Transition state predictions for the TAR hairpin in the absence and presence of NC. (A) Theoretical energy profiles determined from mfold. Horizontal and vertical lines indicate Δx_op and ΔG_o for TAR RNA (blue), for the lowest energy state seen in these experiments, as discussed in the text. (B) Free-energy profiles at F_1/2, where folded and unfolded state free energies are equal, with corrections for ssRNA elasticity and added potentials for open and closed states and probability distributions for the two states (green) (SI Materials and Methods, section 5). Horizontal and vertical lines indicate theoretical estimates of $x_{\text{op}}^{†}$ and $\mathrm{\Delta }{G}_{1/2}^{†}$ for TAR RNA (blue): F_1/2 = 10.1 ± 0.1 pN, $x_{\text{op}}^{†}$ = 11.3 ± 0.9 nm, and $\mathrm{\Delta }{G}_{\text{op}}^{†}$ = 30.7 ± 2.0 k_BT. (C and D) Predicted destabilization of TAR in the presence of NC (for four bound NCs). The resulting landscapes (red) give F_1/2,NC = 7.9 ± 0.1 pN, $x_{\text{op},\text{NC}}^{†}$ = 4.7 ± 0.9 nm, and $\mathrm{\Delta }{G}_{\text{op},\text{NC}}^{†}$ = 14.8 ± 1.2 k_BT. (E) Potential NC binding sites located at defect-adjacent G-containing base pairs are circled in red for four test cases. Sites marked with solid circles were uniformly destabilized by a total δG_o = 16 k_BT. (F) Values of the transition state location and height calculated from mfold for each case shown in E. A 2D Z-test of the data with the various models gives a probability of 0.74 for the four-site model and 0.08 for the five-site model, whereas the three- and six-site models each have probability of less than 0.001.

Fig. 5.

Specific binding of NC transforms the energy landscape of the TAR RNA hairpin. Shown is a summary of experimental and computational results for TAR RNA hairpin force-unfolding, combining the overall opening length and unfolding free energy with the transition state location into a unified free-energy landscape.
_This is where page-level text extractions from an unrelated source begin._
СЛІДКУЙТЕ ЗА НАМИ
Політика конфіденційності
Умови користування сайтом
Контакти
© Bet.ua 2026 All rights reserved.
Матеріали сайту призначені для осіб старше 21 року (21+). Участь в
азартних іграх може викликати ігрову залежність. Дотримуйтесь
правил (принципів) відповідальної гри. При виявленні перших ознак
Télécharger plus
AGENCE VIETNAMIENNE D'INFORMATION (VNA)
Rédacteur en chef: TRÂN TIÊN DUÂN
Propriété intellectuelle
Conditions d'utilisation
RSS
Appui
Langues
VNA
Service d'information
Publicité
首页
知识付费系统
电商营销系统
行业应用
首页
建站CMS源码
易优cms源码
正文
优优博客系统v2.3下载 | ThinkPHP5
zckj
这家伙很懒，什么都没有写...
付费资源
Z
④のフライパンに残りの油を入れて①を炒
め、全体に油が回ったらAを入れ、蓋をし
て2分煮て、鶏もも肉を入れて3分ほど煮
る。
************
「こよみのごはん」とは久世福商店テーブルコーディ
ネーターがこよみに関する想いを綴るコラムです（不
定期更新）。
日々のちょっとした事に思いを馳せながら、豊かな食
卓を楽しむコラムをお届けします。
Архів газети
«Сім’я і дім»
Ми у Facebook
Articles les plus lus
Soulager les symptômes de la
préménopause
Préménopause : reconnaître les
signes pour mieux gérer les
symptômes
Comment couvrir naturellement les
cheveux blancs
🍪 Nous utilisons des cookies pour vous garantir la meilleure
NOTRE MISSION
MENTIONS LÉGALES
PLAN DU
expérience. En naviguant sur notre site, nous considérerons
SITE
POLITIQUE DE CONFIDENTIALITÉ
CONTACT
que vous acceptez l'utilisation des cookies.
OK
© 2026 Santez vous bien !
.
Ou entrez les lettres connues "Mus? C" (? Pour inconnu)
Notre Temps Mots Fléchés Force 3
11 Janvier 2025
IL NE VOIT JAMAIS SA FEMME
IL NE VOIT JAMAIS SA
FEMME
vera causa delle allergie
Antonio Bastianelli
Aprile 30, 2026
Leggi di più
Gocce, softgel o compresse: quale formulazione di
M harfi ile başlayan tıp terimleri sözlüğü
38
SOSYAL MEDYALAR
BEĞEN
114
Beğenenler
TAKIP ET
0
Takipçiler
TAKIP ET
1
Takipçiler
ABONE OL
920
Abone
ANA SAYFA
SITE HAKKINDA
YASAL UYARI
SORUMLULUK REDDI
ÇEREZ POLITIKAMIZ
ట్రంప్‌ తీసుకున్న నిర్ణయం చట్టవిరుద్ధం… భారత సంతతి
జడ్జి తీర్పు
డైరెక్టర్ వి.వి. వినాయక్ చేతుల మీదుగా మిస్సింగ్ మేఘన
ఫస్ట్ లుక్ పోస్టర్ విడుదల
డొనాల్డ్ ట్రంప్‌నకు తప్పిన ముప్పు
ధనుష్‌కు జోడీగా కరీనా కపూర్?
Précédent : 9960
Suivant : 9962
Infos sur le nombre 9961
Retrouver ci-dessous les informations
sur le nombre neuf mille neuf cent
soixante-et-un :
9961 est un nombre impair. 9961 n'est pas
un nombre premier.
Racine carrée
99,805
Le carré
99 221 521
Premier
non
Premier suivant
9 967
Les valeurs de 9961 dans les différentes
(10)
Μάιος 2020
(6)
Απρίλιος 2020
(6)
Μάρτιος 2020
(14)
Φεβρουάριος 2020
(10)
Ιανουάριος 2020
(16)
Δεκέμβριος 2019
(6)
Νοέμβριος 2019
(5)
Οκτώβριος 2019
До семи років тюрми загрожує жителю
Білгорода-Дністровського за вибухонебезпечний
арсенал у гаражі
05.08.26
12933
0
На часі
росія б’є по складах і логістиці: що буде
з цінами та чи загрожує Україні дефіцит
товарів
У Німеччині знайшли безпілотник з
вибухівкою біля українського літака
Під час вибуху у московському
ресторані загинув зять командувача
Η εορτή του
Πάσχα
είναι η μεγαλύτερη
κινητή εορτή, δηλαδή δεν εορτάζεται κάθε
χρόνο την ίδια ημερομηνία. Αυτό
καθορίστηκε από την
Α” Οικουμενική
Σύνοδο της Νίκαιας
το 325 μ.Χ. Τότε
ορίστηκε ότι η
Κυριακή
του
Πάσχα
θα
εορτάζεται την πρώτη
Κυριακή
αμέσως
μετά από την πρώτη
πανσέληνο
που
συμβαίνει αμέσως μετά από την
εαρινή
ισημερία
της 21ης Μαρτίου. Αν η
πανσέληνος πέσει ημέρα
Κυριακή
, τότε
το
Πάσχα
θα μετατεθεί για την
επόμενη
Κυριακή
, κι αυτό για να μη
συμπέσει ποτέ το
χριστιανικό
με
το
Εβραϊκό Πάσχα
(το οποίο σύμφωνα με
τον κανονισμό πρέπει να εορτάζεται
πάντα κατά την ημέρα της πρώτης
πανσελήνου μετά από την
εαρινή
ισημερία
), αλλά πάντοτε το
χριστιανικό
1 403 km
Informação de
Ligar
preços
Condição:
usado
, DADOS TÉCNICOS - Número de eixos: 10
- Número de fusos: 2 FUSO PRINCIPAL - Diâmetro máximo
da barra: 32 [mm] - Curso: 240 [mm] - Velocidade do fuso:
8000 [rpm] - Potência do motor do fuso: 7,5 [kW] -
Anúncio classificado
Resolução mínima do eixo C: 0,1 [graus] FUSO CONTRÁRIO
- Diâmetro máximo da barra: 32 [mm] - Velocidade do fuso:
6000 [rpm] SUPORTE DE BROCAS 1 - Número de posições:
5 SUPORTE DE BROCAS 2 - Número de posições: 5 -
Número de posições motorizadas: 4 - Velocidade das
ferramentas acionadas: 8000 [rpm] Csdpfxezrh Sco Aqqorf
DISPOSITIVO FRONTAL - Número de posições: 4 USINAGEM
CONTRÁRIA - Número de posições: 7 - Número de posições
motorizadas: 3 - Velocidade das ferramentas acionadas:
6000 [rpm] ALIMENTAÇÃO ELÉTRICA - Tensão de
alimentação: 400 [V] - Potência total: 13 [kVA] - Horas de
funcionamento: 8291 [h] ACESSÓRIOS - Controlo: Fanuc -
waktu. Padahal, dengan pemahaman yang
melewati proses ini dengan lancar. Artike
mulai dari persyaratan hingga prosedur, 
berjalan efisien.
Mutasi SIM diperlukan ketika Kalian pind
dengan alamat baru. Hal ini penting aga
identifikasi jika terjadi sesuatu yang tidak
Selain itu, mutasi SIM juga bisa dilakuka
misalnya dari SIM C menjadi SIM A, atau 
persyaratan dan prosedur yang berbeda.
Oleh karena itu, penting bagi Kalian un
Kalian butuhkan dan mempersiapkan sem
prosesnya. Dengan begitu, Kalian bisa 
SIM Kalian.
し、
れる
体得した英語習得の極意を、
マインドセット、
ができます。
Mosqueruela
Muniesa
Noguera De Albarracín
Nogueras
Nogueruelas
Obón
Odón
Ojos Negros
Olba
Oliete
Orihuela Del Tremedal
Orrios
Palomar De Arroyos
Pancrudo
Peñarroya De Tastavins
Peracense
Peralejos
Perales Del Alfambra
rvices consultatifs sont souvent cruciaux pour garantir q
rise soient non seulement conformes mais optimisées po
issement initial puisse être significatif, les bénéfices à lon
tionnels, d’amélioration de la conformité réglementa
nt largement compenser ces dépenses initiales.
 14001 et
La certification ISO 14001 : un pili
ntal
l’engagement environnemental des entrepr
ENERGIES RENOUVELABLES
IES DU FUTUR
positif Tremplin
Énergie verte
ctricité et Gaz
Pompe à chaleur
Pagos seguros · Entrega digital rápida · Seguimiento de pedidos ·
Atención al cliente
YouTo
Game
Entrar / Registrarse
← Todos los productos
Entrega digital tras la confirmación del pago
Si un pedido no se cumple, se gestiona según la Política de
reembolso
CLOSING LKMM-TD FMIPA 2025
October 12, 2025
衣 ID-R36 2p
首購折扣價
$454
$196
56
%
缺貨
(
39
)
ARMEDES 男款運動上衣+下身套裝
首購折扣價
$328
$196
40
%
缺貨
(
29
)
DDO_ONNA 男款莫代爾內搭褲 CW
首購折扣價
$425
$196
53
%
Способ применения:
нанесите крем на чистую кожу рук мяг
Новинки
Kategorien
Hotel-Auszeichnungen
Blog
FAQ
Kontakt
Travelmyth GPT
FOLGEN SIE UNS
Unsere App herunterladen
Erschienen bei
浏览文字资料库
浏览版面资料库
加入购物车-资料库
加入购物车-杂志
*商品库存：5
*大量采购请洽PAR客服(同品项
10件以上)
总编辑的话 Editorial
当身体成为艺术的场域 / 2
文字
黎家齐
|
Theory and experiment are compared in the absence (cyan/blue) and the presence (pink/red) of 50 nM NC and presented at a common external force of F_1/2,NC = 7.7 pN. Lines are interpolations to guide the eye. Transition state distances and energies are shown relative to a folded state where the bottom part of the stem is frayed as described in the text. The zero-force TAR and TAR + NC data are offset by a qualitative preference of NC for ssRNA (SI Materials and Methods, section 9). Diamonds locate the transition state for TAR RNA and for TAR in the presence of NC (ovals highlight binding sites). NC dramatically enhances the force-free rate of TAR unzipping by specifically destabilizing the interrupted upper part of the TAR stem, thereby shortening the region at the bottom of the TAR hairpin that has to open before reaching the transition state.

Fig. S5.

RNA/DNA construct preparation. (A) RNA/DNA construct (not to scale), where the TAR RNA (blue) includes 12-nt RNA flanking sequences (highlighted in red and yellow). These sequences are annealed/ligated to short DNA oligos (green), and then to long, labeled DNA handles, as described in SI Materials and Methods. (B) Sequences of all oligonucleotides used, with bases shaded to match A. The T7 promoter for RNA synthesis is also shown (purple).